A Russian Sukhoi S-70 Okhotnik heavy UCAV and Sukhoi Su-57 fighter jet made their first paired flight in September 2019.

A Russian Sukhoi S-70 Okhotnik heavy UCAV and Sukhoi Su-57 fighter jet made their first paired flight in September 2019. TASS

Russia Is Working to Pair Combat Jets and Drones, Too

In moves to match the U.S. military, experiments are aimed at producing mixed air regiments that are tied into a wider battlefield network.

The United States isn’t the only country working to pair fighter jets with heavy drones. Russia is looking to bring together its advanced Sukhoi Su-57 fighter and its S-70 Okhotnik heavy reconnaissance and strike drone in mixed air regiments, according to Russian news outlet Izvestia

The Su-57, first flown in 2010, is Russia’s most advanced fighter. Russia expects to have 76 of them by 2028, according to CNA analyst Sam Bendett. The S-70 Okhotnik is still in development. The two were “ designed as interoperable as far as their weapons systems go, and their communications,” said Bendett. 

He says mixing strike drones and fighter jets is a high priority for the Russian Ministry of Defense.

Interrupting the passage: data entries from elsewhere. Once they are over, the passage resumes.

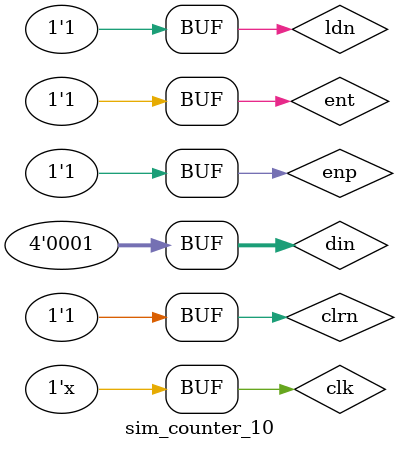
<source format=v>
`timescale 1ns / 1ps


module sim_counter_10( );
parameter din_width='d4;
parameter qout_width='d4;
parameter counter_size='d10;
reg clrn,clk,ent,enp,ldn;
reg [din_width-1:0]din;
wire [qout_width-1:0]qout;
wire rco;
counter_10 u_counter_10(.clrn(clrn),.clk(clk),.ent(ent),.enp(enp),
.ldn(ldn),.din(din),.qout(qout),.rco(rco));
initial begin
clk=0;
din=4'b0001;;
clrn=0;ldn=1;
#30 clrn=1;ldn=0;
#30 clrn=0;ldn=1;
#30 clrn=1;
end
initial begin
ent=1;enp=1;
#120 ent=0;enp=1;
#50 ent=1;enp=0;
#40 enp=1;
end
always begin
#20 clk=~clk;
end
endmodule

</source>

Last December, Deputy Defense Minister Alexey Krivoruchko touted efforts to enable UAVs to operate in airspace shared with manned aircraft, to develop UAV swarms, and to add elements of artificial intelligence to UAV control systems.

Last month, Russia began testing new “networked warfare” concepts to link its weapons in a battle web, according to Russian news site RIA Novosti. 

These efforts are taking place alongside parallel ones in the United States. The Air Force’s XQ-58A Valkyrie drone program seeks to build stealthy, relatively -low- cost drones to fight alongside the far costlier F-35 and F-22 combat jets. The Air Force Research Lab completed a successful flight test last December. 

A DARPA program called Gremlins is developing drones that can be deployed and recaptured by manned aircraft; it too saw a successful flight test in December. 

These efforts to integrate fighter jets and strike drones fits into Joint All-Domain Command and Control, or JADC2, a ten-year effort to integrate weapons and vehicles in a single data web across military service and across the air, land, sea, space and cyberspace.